7. Except for the visit during the afternoon of 23 January and for a few isolated visits, the press was not received on board the MISSOURI in large numbers until the evening prior to the pull-off attempt of 31 January, when about 55 representatives, came aboard including those of newsreels, radio stations, AP, UP and INS. The general handling of this group was controlled by the Staff Public Information Officer with the ship providing messing and berthing facilities and officer escorts. A press conference was held by Commander Cruisers late in the evening to brief the press on the final arrangements and on the general plan for the following morning.

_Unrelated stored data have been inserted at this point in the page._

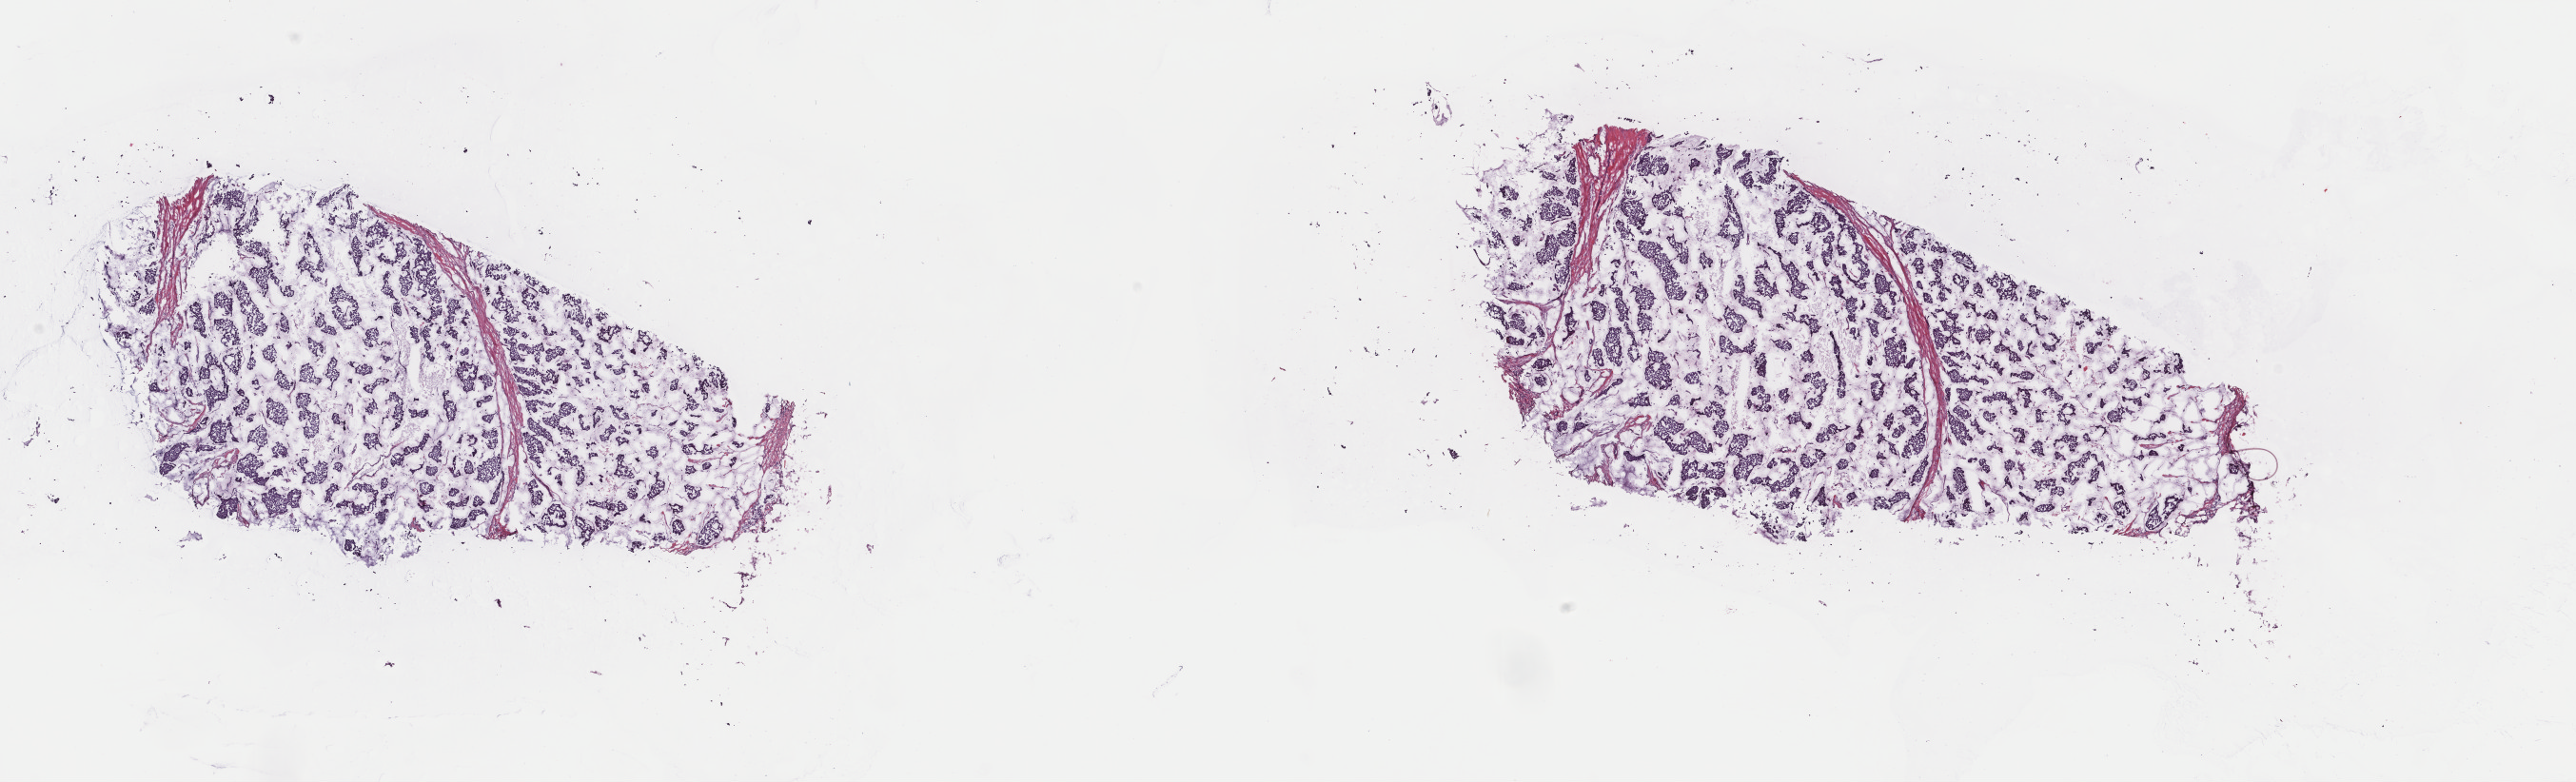
Digitized H&E-stained tissue section (whole slide), a low-resolution overview of the entire scanned area, about 21.5 x 6.5 mm, frozen section, breast, primary tumour sample. Patient: female, age at initial diagnosis 77 years. Composition of this section per pathologist review: tumour cells 80%, tumour nuclei 80%, normal cells 0%, stromal cells 20%, necrosis 0%. Inflammatory infiltration, as recorded: lymphocyte infiltration 40%, monocyte infiltration 25%, neutrophil infiltration 10%.
AJCC pathologic stage: IIA (7th edition). TNM: T2 N0 M0. Lymph nodes positive (case pathology): 0 of 1 examined. Histologic diagnosis: Mucinous adenocarcinoma.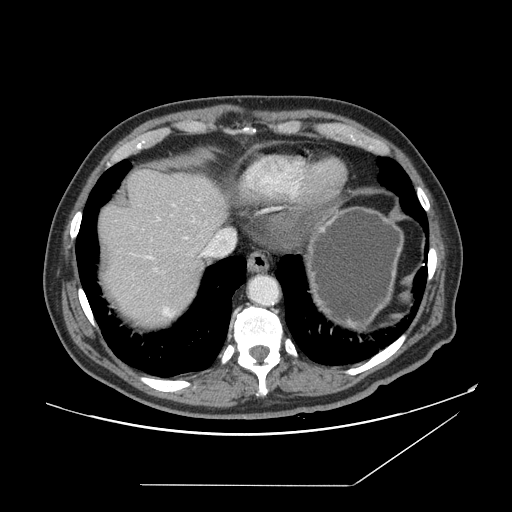
Contrast-enhanced abdominal CT, one axial slice; slice 134 of 166 in the series (ordered by position); soft-tissue window (W 400 / L 40 HU); 2.5 mm slice thickness; 512 × 512 image matrix. Case-level facts recorded for this patient, not image findings: patient: male, age 67 years at operation; diagnosis: colorectal cancer liver metastases, imaged before liver resection; multiple liver metastases: no; largest metastasis: 2.2 cm; disease in both lobes: no.
Structures marked on this image (outlined manually by an expert reader):
- hepatic veins: bounding box [x1, y1, x2, y2] px = [146, 220, 235, 259]
- liver: [98, 169, 228, 328]
- planned liver remnant (the part of the liver to remain after resection): [98, 169, 228, 259]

8. Because of the change of command ceremony of the Atlantic Fleet scheduled for 0900 on 1 February, only about twelve press representatives boarded the MISSOURI the preceding evening. The remainder chose to view the pull-off from boats and came on board after the ship had been successfully moved to deep water. A short press conference was held at this point just prior to the departure of all the press representatives to file their stories. A continuous shuttle of motor torpedo boats provided ample transportation and avoided any possibility of complaints of favoritism with respect to deadlines. A final press conference was held at 1500 on that day after the MISSOURI had been placed in the Naval Shipyard drydock, when the entire operation was reviewed. Among the many and several written compliments for the overall excellence of press relations it is significant that only a single complaint was registered, and this proved upon investigation to be ill-founded.
9. Although the refloating resulted in a desirable decrease in newspaper coverage, the public relations aspect of the operation was far from ended. It continued with newspaper feature articles and with an interview of Commander Cruisers on the radio program "We the People" conducted by the National Broadcasting Company on 3 February. As late as 3 March a representative of the Philadelphia Bulletin visited Norfolk to obtain material for a Sunday feature article and a Richmond paper made a similar request by telephone.
10. With the changed concept of public relations now in vogue, the informational aspect of the U. S. S. MISSOURI is one which cannot be neglected in staff planning. While the tendency will be at the time to regard it as an unnecessary burden on those charged with the conduct of the actual operation, the long range effects may well prove to be of more importance than the incident itself.